Is this a good idea? Will it bother people because they might be expecting other flash-games on my site, and they end up on amazon?
| 2:04 pm on Feb 20, 2006 (gmt 0)|
Putting up affiliate links is usually more work than using adsense, but there's no reason not to try it. A couple of comments on the amazon links:
-- Word your "invitation" so that it's obvious the link leads to amazon rather than another game on your site (amazon likes you to do this, too). Since you do have links leading to other games on your site, make it easy for someone to tell the difference between the two kinds of links.

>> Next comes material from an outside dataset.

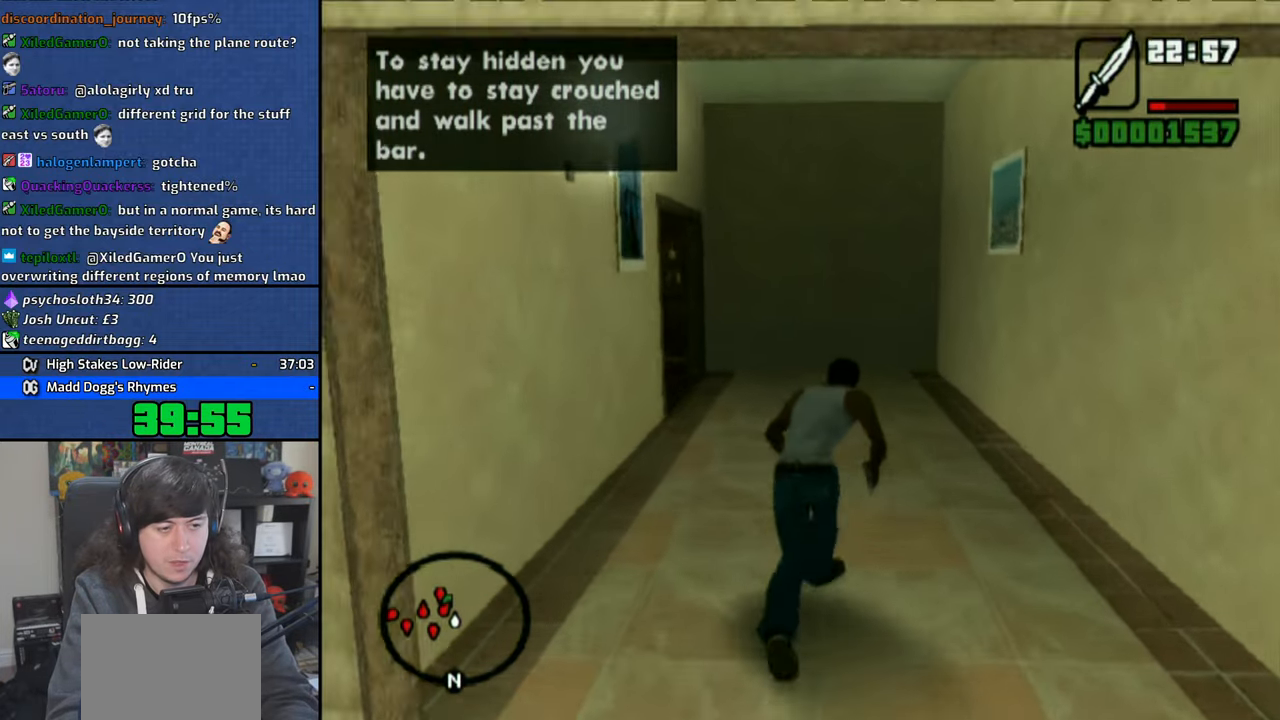
{"buttons": [], "left_stick": "up", "right_stick": "up-left", "events": [[100, "right_stick", "left"], [266, "right_stick", "up-left"]]}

--Don't stop with related games. Get creative in thinking of other kinds of items your specific audience might be interested in buying. Just one example is that amazon has a number of DVDs available in the "UMD mini for PSP" format, which seems to be a hot thing right now (although I might be behind the times on that). amazon has a mind-staggering number of things available, in categories most people wouldn't even know they carried. Take a look through them with your audience in mind. And, no, I don't work for amazon, but I do go on regular "hunting trips" to find unusual things my site visitors might be interested in - and some of them sell pretty well, too (okay, I'll admit that some of them don't). Definitely works best with a niche-related site, so you can target your audience.
| 2:31 pm on Feb 23, 2006 (gmt 0)|
Thanks for your advice, it really helps.
Would a forum be a good idea to make the site a bit more sticky? Would people even want to post on the forum of a site that only has 3 games (more games coming soon)? :)
My other site has twice as much visitors and a lot of forum activity, but that is because that site has always been very community oriented. My games site isn't, it's about the games... So I have my doubts whether I should try it.